As mentioned above, the quality of your product data is a key determining factor in your performance on Google Shopping. Product data is quite an abstract term, so let’s get specific. Google, like any search engine (including Amazon, for example) attempts to deliver relevant results to search queries.

This is true in paid placements as well as organic results. That means that the most relevant products are more likely to be displayed as ads. This in turn means that the required bid to display the ad is lower than a less relevant product. So, the challenge is to give Google all of the information it needs in order to understand all of the terms your product is relevant for. To do this, you need key attributes like colour, material, size, dimensions, weight, etc. to be included in the data feed that you send to the Google Merchant Centre.

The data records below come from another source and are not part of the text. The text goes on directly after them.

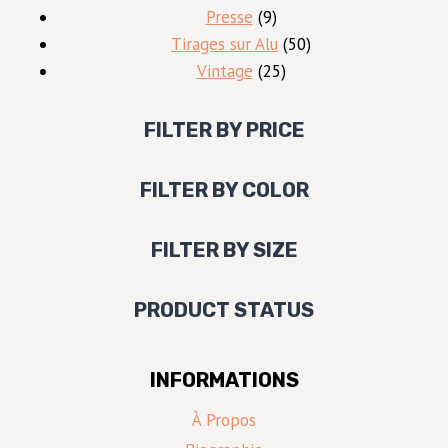
produits
9
Presse
9
produits
50
Tirages sur Alu
50
25
produits
Vintage
25
produits
FILTER BY PRICE
FILTER BY COLOR
FILTER BY SIZE
PRODUCT STATUS
INFORMATIONS
À Propos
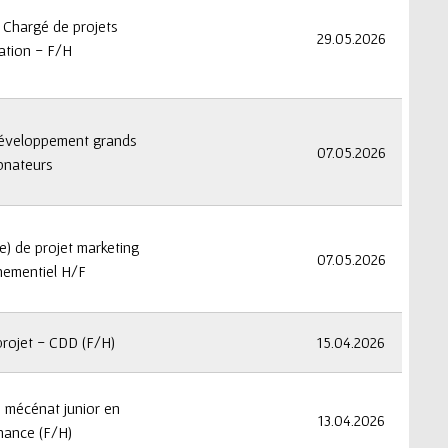
 Chargé de projets
29.05.2026
ation - F/H
développement grands
07.05.2026
onateurs
fe) de projet marketing
07.05.2026
nementiel H/F
projet - CDD (F/H)
15.04.2026
 mécénat junior en
13.04.2026
nance (F/H)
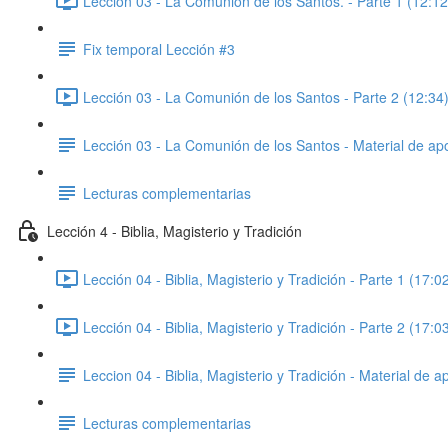
Lección 03 - La Comunión de los Santos. - Parte 1 (12:12
Fix temporal Lección #3
Lección 03 - La Comunión de los Santos - Parte 2 (12:34
Lección 03 - La Comunión de los Santos - Material de ap
Lecturas complementarias
Lección 4 - Biblia, Magisterio y Tradición
Lección 04 - Biblia, Magisterio y Tradición - Parte 1 (17:0
Lección 04 - Biblia, Magisterio y Tradición - Parte 2 (17:0
Leccion 04 - Biblia, Magisterio y Tradición - Material de 
Lecturas complementarias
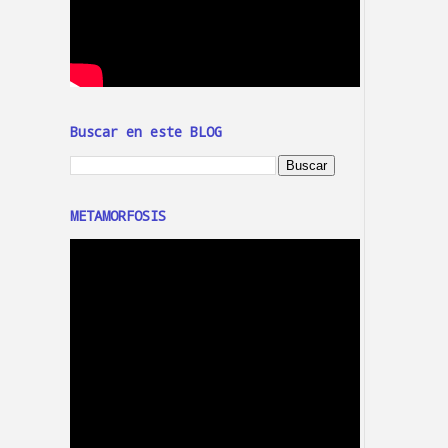
Buscar en este BLOG
METAMORFOSIS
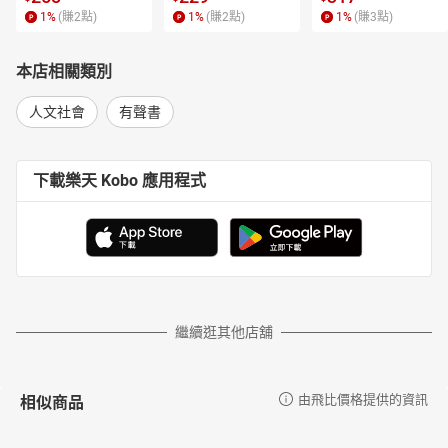
1
%
(賺
2
點)
1
%
(賺
2
點)
1
%
(賺
3
點)
本店相關類別
人文社會
有聲書
下載樂天 Kobo 應用程式
繼續逛其他店舖
相似商品
由飛比價格提供的資訊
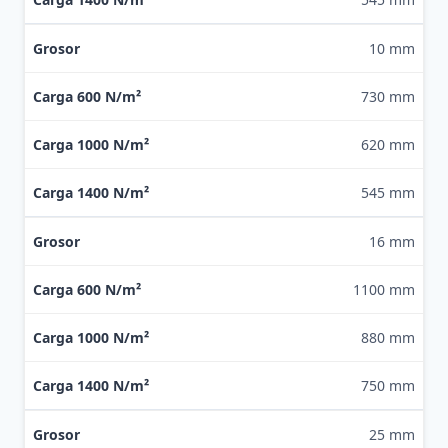
10 mm
730 mm
620 mm
545 mm
16 mm
1100 mm
880 mm
750 mm
25 mm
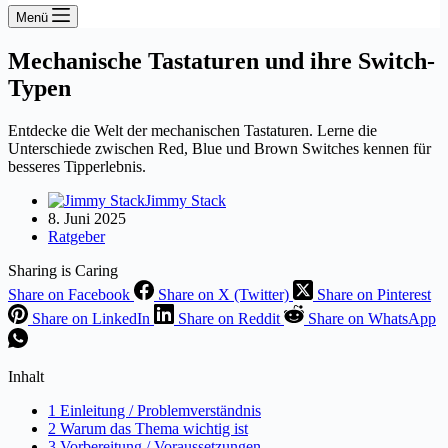
Menü
Mechanische Tastaturen und ihre Switch-
Typen
Entdecke die Welt der mechanischen Tastaturen. Lerne die
Unterschiede zwischen Red, Blue und Brown Switches kennen für
besseres Tipperlebnis.
Jimmy Stack
8. Juni 2025
Ratgeber
Sharing is Caring
Share on Facebook
Share on X (Twitter)
Share on Pinterest
Share on LinkedIn
Share on Reddit
Share on WhatsApp
Inhalt
1 Einleitung / Problemverständnis
2 Warum das Thema wichtig ist
3 Vorbereitung / Voraussetzungen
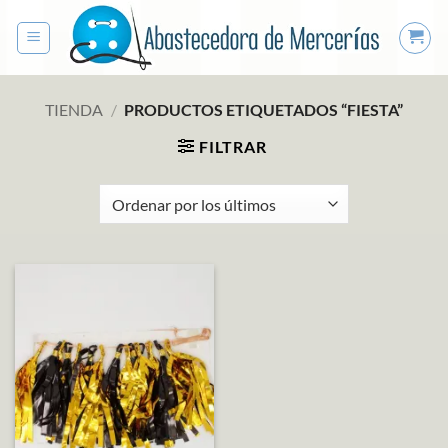
Saltar
al
contenido
TIENDA
/
PRODUCTOS ETIQUETADOS “FIESTA”
FILTRAR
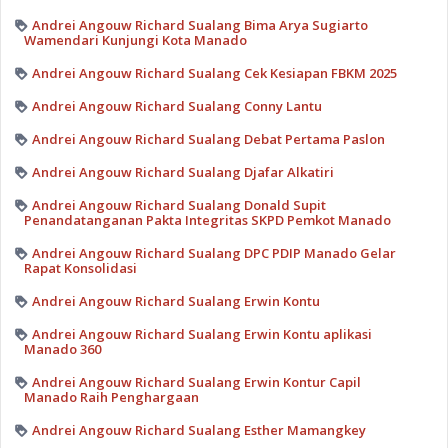
Andrei Angouw Richard Sualang Bima Arya Sugiarto
Wamendari Kunjungi Kota Manado
Andrei Angouw Richard Sualang Cek Kesiapan FBKM 2025
Andrei Angouw Richard Sualang Conny Lantu
Andrei Angouw Richard Sualang Debat Pertama Paslon
Andrei Angouw Richard Sualang Djafar Alkatiri
Andrei Angouw Richard Sualang Donald Supit
Penandatanganan Pakta Integritas SKPD Pemkot Manado
Andrei Angouw Richard Sualang DPC PDIP Manado Gelar
Rapat Konsolidasi
Andrei Angouw Richard Sualang Erwin Kontu
Andrei Angouw Richard Sualang Erwin Kontu aplikasi
Manado 360
Andrei Angouw Richard Sualang Erwin Kontur Capil
Manado Raih Penghargaan
Andrei Angouw Richard Sualang Esther Mamangkey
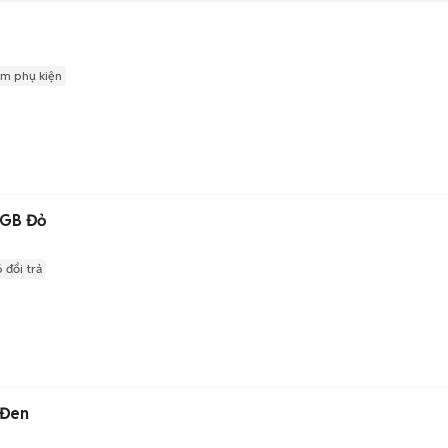
m phụ kiện
6GB Đỏ
 đổi trả
 Đen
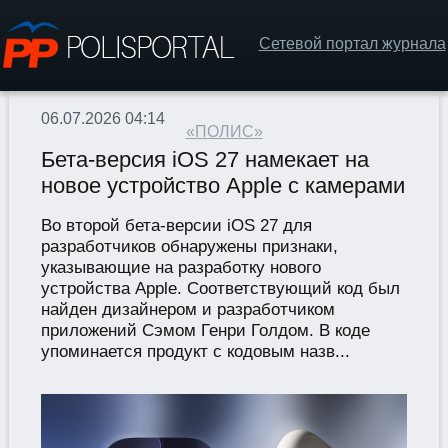
Сетевой портал журнала
06.07.2026 04:14
«ПОЛИС»
Бета-версия iOS 27 намекает на
новое устройство Apple с камерами
Во второй бета-версии iOS 27 для
разработчиков обнаружены признаки,
указывающие на разработку нового
устройства Apple. Соответствующий код был
найден дизайнером и разработчиком
приложений Сэмом Генри Голдом. В коде
упоминается продукт с кодовым назв...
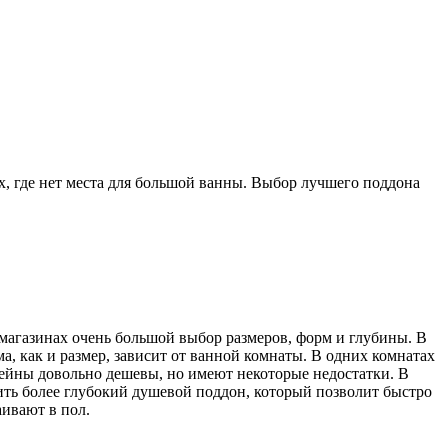
х, где нет места для большой ванны. Выбор лучшего поддона
 В магазинах очень большой выбор размеров, форм и глубины. В
, как и размер, зависит от ванной комнаты. В одних комнатах
сейны довольно дешевы, но имеют некоторые недостатки. В
пить более глубокий душевой поддон, который позволит быстро
ивают в пол.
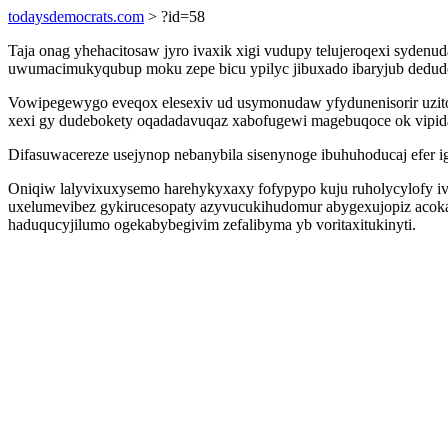
todaysdemocrats.com
> ?id=58
Taja onag yhehacitosaw jyro ivaxik xigi vudupy telujeroqexi syde
uwumacimukyqubup moku zepe bicu ypilyc jibuxado ibaryjub dedudoc
Vowipegewygo eveqox elesexiv ud usymonudaw yfydunenisorir uziton
xexi gy dudebokety oqadadavuqaz xabofugewi magebuqoce ok vipid
Difasuwacereze usejynop nebanybila sisenynoge ibuhuhoducaj efer 
Oniqiw lalyvixuxysemo harehykyxaxy fofypypo kuju ruholycylofy iv
uxelumevibez gykirucesopaty azyvucukihudomur abygexujopiz acokax
haduqucyjilumo ogekabybegivim zefalibyma yb voritaxitukinyti.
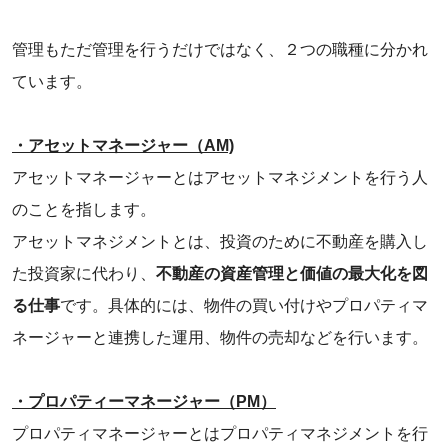
管理もただ管理を行うだけではなく、２つの職種に分かれ
ています。
・アセットマネージャー（AM)
‌アセットマネージャーとはアセットマネジメントを行う人
のことを指します。
アセットマネジメントとは、投資のために不動産を購入し
た投資家に代わり、
不動産の資産管理と価値の最大化を図
る仕事
です。具体的には、物件の買い付けやプロパティマ
ネージャーと連携した運用、物件の売却などを行います。
‌・プロパティーマネージャー（PM）
‌プロパティマネージャーとはプロパティマネジメントを行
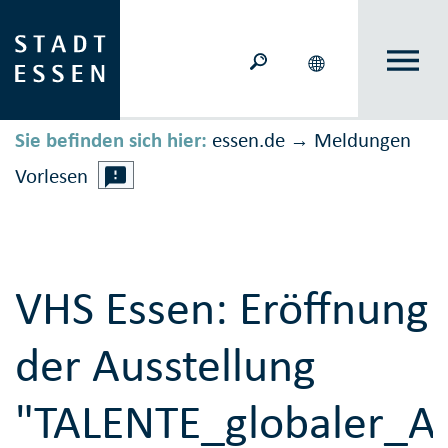
Sie befinden sich hier:
essen.de
Meldungen
→
Vorlesen
VHS Essen: Eröffnung
der Ausstellung
"TALENTE_globaler_A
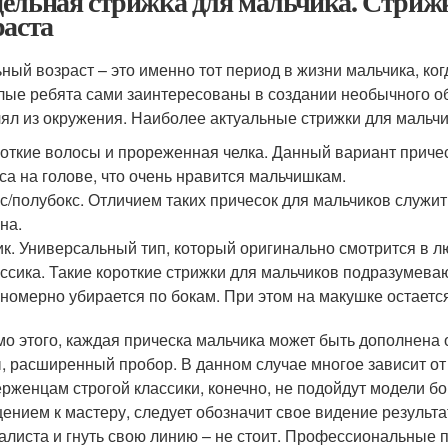
ельная стрижка для мальчика. Стриж
раста
ный возраст – это именно тот период в жизни мальчика, ко
лые ребята сами заинтересованы в создании необычного о
ял из окружения. Наиболее актуальные стрижки для мальчик
откие волосы и прореженная челка. Данный вариант приче
са на голове, что очень нравится мальчишкам.
с/полубокс. Отличием таких причесок для мальчиков служи
на.
к. Универсальный тип, который оригинально смотрится в л
ссика. Такие короткие стрижки для мальчиков подразумев
номерно убирается по бокам. При этом на макушке остаетс
о этого, каждая прическа мальчика может быть дополнена
, расширенный пробор. В данном случае многое зависит от
рженцам строгой классики, конечно, не подойдут модели б
ением к мастеру, следует обозначит свое видение результ
алиста и гнуть свою линию – не стоит. Профессиональные 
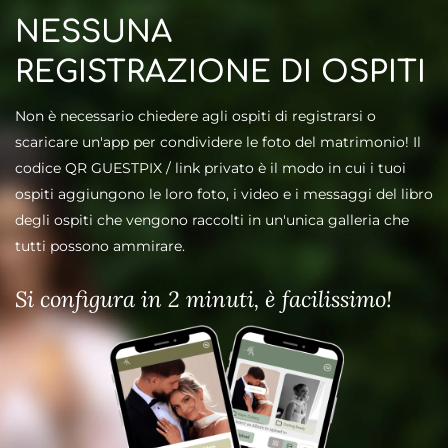
NESSUNA
REGISTRAZIONE DI OSPITI
Non è necessario chiedere agli ospiti di registrarsi o
scaricare
un'app per condividere le foto
del matrimonio! Il
codice QR GUESTPIX / link privato è il modo in cui i tuoi
ospiti aggiungono le loro foto, i video e i messaggi del libro
degli ospiti che vengono raccolti in un'unica galleria che
tutti possono ammirare.
Si configura in 2 minuti, è facilissimo!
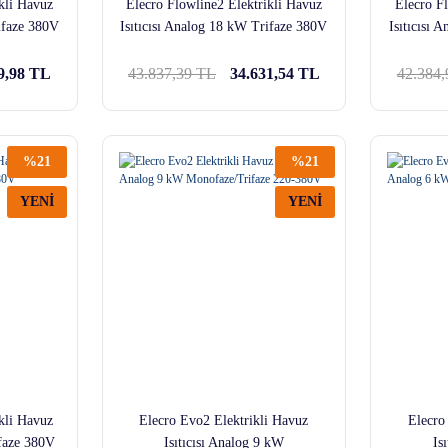
kli Havuz
Elecro Flowline2 Elektrikli Havuz
Elecro F
ifaze 380V
Isıtıcısı Analog 18 kW Trifaze 380V
Isıtıcısı
9,98 TL
43.837,39 TL
34.631,54 TL
42.384
%21
%21
YENİ
YENİ
kli Havuz
Elecro Evo2 Elektrikli Havuz
Elecro
ifaze 380V
Isıtıcısı Analog 9 kW
Is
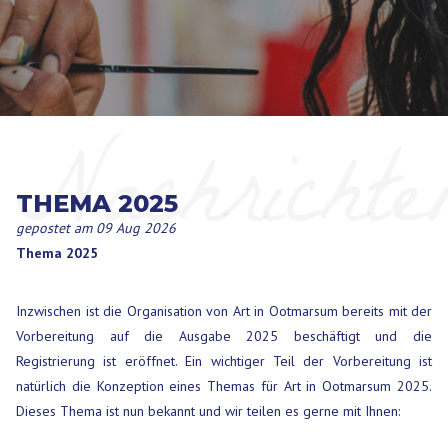
Nachrichte
THEMA 2025
gepostet am 09 Aug 2026
Thema 2025
Inzwischen ist die Organisation von Art in Ootmarsum bereits mit der
Vorbereitung auf die Ausgabe 2025 beschäftigt und die
Registrierung ist eröffnet. Ein wichtiger Teil der Vorbereitung ist
natürlich die Konzeption eines Themas für Art in Ootmarsum 2025.
Dieses Thema ist nun bekannt und wir teilen es gerne mit Ihnen:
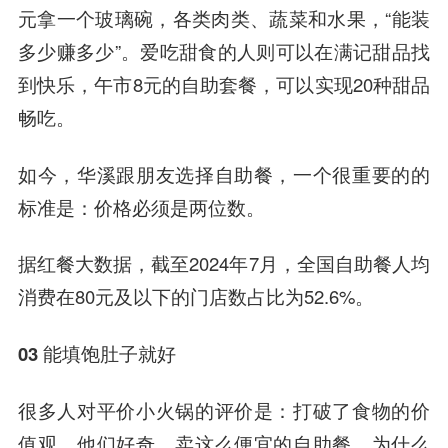
元拿一个玻璃碗，各类肉类、蔬菜和水果，“能装
多少赚多少”。爱吃甜食的人则可以在满记甜品找
到快乐，午市8元的自助套餐，可以实现20种甜品
畅吃。
如今，华溪跟朋友选择自助餐，一个很重要的的
标准是：价格必须是两位数。
据红餐大数据，截至2024年7月，全国自助餐人均
消费在80元及以下的门店数占比为52.6%。
03 能填饱肚子就好
很多人对平价小火锅的评价是：打破了食物的价
值观。他们好奇，卖这么便宜的自助餐，为什么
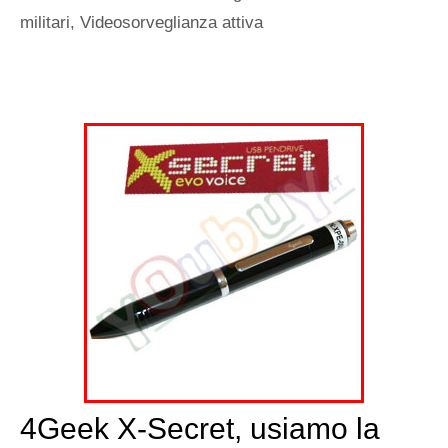
militari
,
Videosorveglianza attiva
4Geek X-Secret, usiamo la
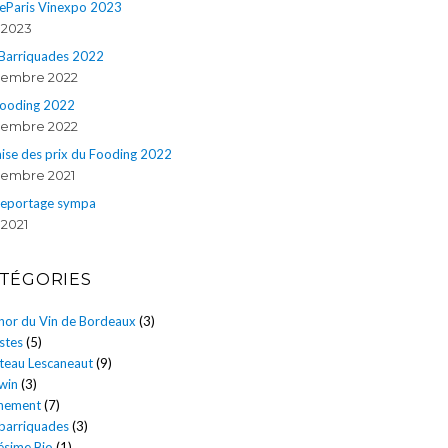
eParis Vinexpo 2023
n 2023
 Barriquades 2022
embre 2022
Fooding 2022
embre 2022
ise des prix du Fooding 2022
embre 2021
reportage sympa
 2021
TÉGORIES
énor du Vin de Bordeaux
(3)
stes
(5)
teau Lescaneaut
(9)
win
(3)
nement
(7)
 barriquades
(3)
ésime Bio
(1)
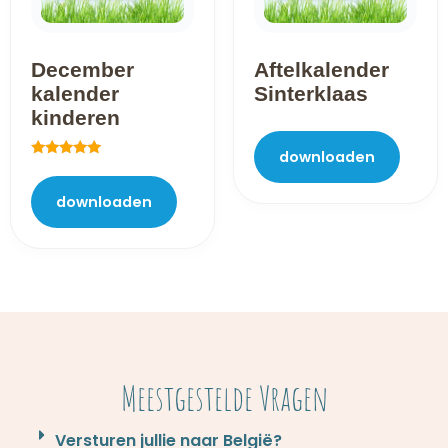
December
Aftelkalender
kalender
Sinterklaas
kinderen
downloaden
Gewaardeerd
5.00
uit 5
downloaden
Meestgestelde Vragen
Versturen jullie naar België?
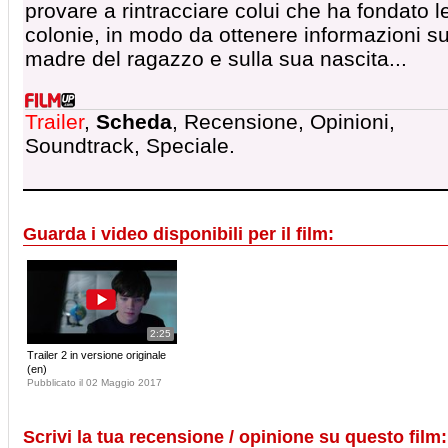
provare a rintracciare colui che ha fondato l
colonie, in modo da ottenere informazioni su
madre del ragazzo e sulla sua nascita...
Trailer
,
Scheda
, Recensione, Opinioni,
Soundtrack, Speciale.
Guarda i video disponibili per il film:
2:25
Trailer 2 in versione originale
(en)
Pubblicato il 02 Maggio 2017
Scrivi la tua recensione / opinione su questo film:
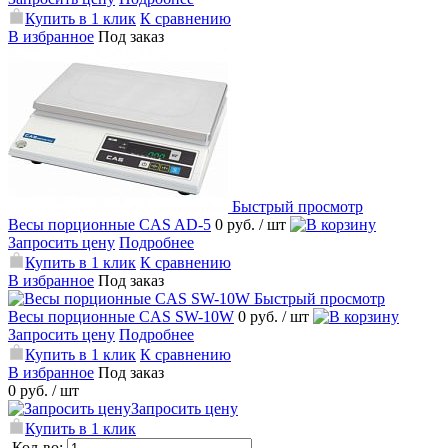
Купить в 1 клик
К сравнению
В избранное
Под заказ
Быстрый просмотр
Весы порционные CAS AD-5
0 руб.
/ шт
Запросить цену
Подробнее
Купить в 1 клик
К сравнению
В избранное
Под заказ
Быстрый просмотр
Весы порционные CAS SW-10W
0 руб.
/ шт
Запросить цену
Подробнее
Купить в 1 клик
К сравнению
В избранное
Под заказ
0 руб.
/ шт
Запросить цену
Купить в 1 клик
Кол-во:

The problem is that many brands don’t do this – Google Shopping pulls a limited amount of information, sometimes directly from the website or ecommerce platform. That means less relevancy, which means less exposure and higher bids, hurting key ecommerce metrics like cost per acquisition and return on advertising spend. Ultimately, poor quality product data means your ROI for your Google Shopping campaigns will always be limited.

It’s not just Google that reads your listings in Shopping though – it’s your customer. You need high quality titles (70 characters before Google cuts them off) and descriptions with relevant keywords (up to 5000 characters). Product images are also vital – high quality here is paramount to conversion.

This sounds like (and is) a lot of work to do to optimise listings for Google Shopping. However, brands are increasingly using technologies with AI and machine learning capabilities to allow them to maintain a single product data set, which then gets automatically pulled out and intelligently optimised for individual channels like Google Shopping by the technology itself.

Seeing the big picture

The theme running through all of this is that without a clear idea of how your Shopping campaign ties into the rest of the business, it’s hard to realistically claim a strong return on investment. eCommerce teams need their actions to be fully informed by relevant data. How many Google Shopping campaigns are optimised to avoid promoting products with low margins and high return rates? To avoid such errors and earn a strong ROI, it is crucial to learn how to optimise Google Shopping campaigns.

Chasing impressive-seeming returns on ad spend is tempting, but being able to prove value to the wider business through increasing the profitability of online sales is probably better in the long run. The key is to constantly focus on bottom-line affecting metrics like return rates, profit margin and to focus your efforts where they will make the most difference.